A nave de Transalien vem aí! Multiartista referência na luta pela visibilidade e inserção do público trans, pernambucana abrirá o show da rapper Azealia Banks no Recife

EMANNUEL BENTO
emannuelbento@gmail.com

Publicação: 05/11/2018 03:00

A sociedade fez Ana Giselle entender que era um “corpo estranho” antes mesmo que ela pudesse compreender que era, na verdade, uma travesti. “Nunca me senti pertencente deste mundo, tanto nas ideias, quanto em crenças ou convicções mundanas. Me sinto uma estrangeira em qualquer lugar onde esteja que não o meu ninho ou ao lado de minha mãe”, diz a pernambucana. Ao passar dos anos, esse sentimento de “mochileira” em terra de estranhos encontrou uma necessária válvula de escape: a arte. Hoje, a multiartista e produtora cultural dá vida à Transalien, uma identidade “pós-humana” que se baseia no senso errôneo de “anormalidade” das pessoas trans para construir uma figura que articula artes sonoras, visuais, teatrais e performáticas de forma potente, além de levantar questões políticas. “A ideia é ressignificar esse pressupostos equivocados de abjeção do que é incomum, estranho, feio, sujo, impróprio. Todos esses signos ditos errados ou proibidos. É sobre construir um corpo livre de padrões e cis-normatividades”, diz a artista.
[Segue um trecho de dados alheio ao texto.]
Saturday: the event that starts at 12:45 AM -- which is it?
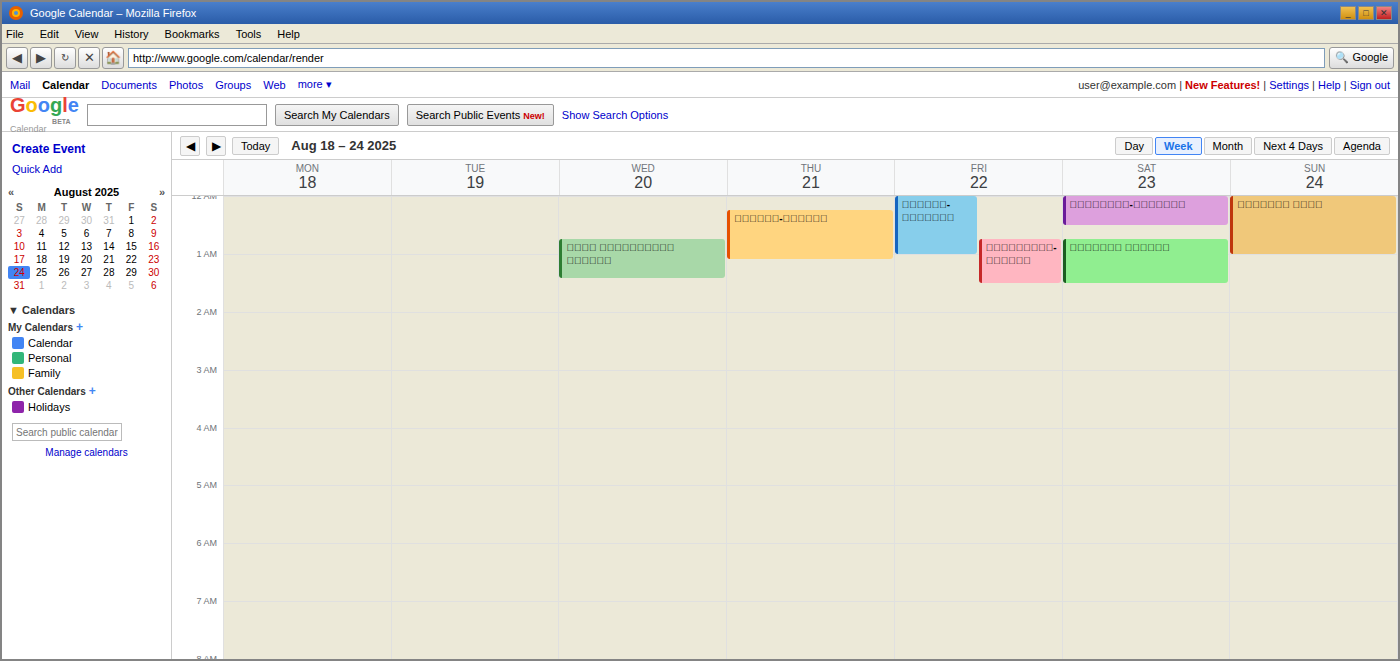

Atualmente, Ana vive na capital paulista, onde participa do Coletividade Námíbià, um coletivo de artes visuais e música eletrônica que procura aumentar a visibilidade da produção artística negra no país, garantindo reconhecimento e remuneração justa para o grupo. No dia 15 de novembro, aterrissa em Pernambuco com a nave de Transalien para abrir o show da rapper norte-americana Azealia Banks, uma prévia da 15ª edição do Festival No Ar Coquetel Molotov no Baile Perfumado - a edição oficial será no dia 17 de novembro, no Caxangá Golf Country Club.

No Recife, a trajetória de Ana Giselle com a arte começou em 2014, quando foi convidada pelo produtor Nuno Pires para ser DJ na festa pop Carola, popular entre a comunidade LGBT+ recifense. Mesmo tímida, a pernambucana aceitou o desafio. “Não era uma ambição me tornar DJ ou conhecida na noite, mas acabou dando tão certo que, na mesma semana, fui chamada para tocar em outras duas festas. A partir dessa porta, estou aqui até hoje”, explica a artista, que acredita ter se destacado pelo seu jeito peculiar e “estranho” de ser.

Ao crescer no país conservador que mais mata pessoas LGBTs no mundo - segundo  sondagem da entidade Grupo Gay da Bahia (GGB) -, a identidade desconforme de Ana a fez conhecer de perto a violência e a discriminação. “Sou travesti e a nossa existência no Brasil por si só já é um ato político. Logo, minha arte é tão política quanto meu corpo, pois é toda pautada na resistência de um corpo que nasceu para morrer, mas sobrevive sendo e fazendo arte.”

No palco, Transalien tem cativado o público da noite paulista ao fugir de categorizações convencionais, até mesmo a de “performer”. Ela parece apostar em uma espécie de apreciação do mistério e da sinestesia das linguagens. “Assim como todos, estou num processo de busca e autoconhecimento contínuo que só vai parar quando eu morrer. Até lá, estou incansavelmente procurando novas formas de existência, profissional e pessoal”. Na hora de mapear referências, cita Elke Maravilha, a cantora islandesa Björk e a artista visual pernambucana Aoruaura. “São artistas tão livres quanto eu.”